▶ **Task objective**:
Should an entry contain an image, leave the image out and repeat the entry's text exactly.

::: Data supplied

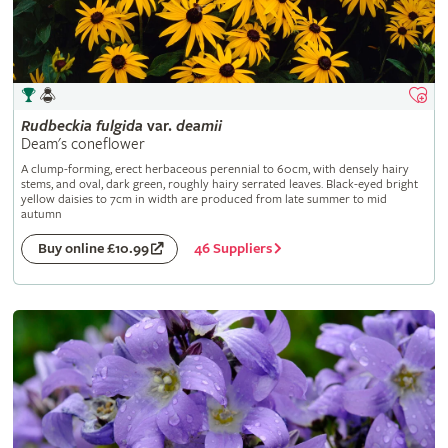
Rudbeckia
fulgida
var.
deamii
Deam's coneflower
A clump-forming, erect herbaceous perennial to 60cm, with densely hairy
stems, and oval, dark green, roughly hairy serrated leaves. Black-eyed bright
yellow daisies to 7cm in width are produced from late summer to mid
autumn
46 Suppliers
Buy online £10.99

::::::

▶ **Solution to this problem**:
Rudbeckia
fulgida
var.
deamii
Deam's coneflower
A clump-forming, erect herbaceous perennial to 60cm, with densely hairy
stems, and oval, dark green, roughly hairy serrated leaves. Black-eyed bright
yellow daisies to 7cm in width are produced from late summer to mid
autumn
46 Suppliers
Buy online £10.99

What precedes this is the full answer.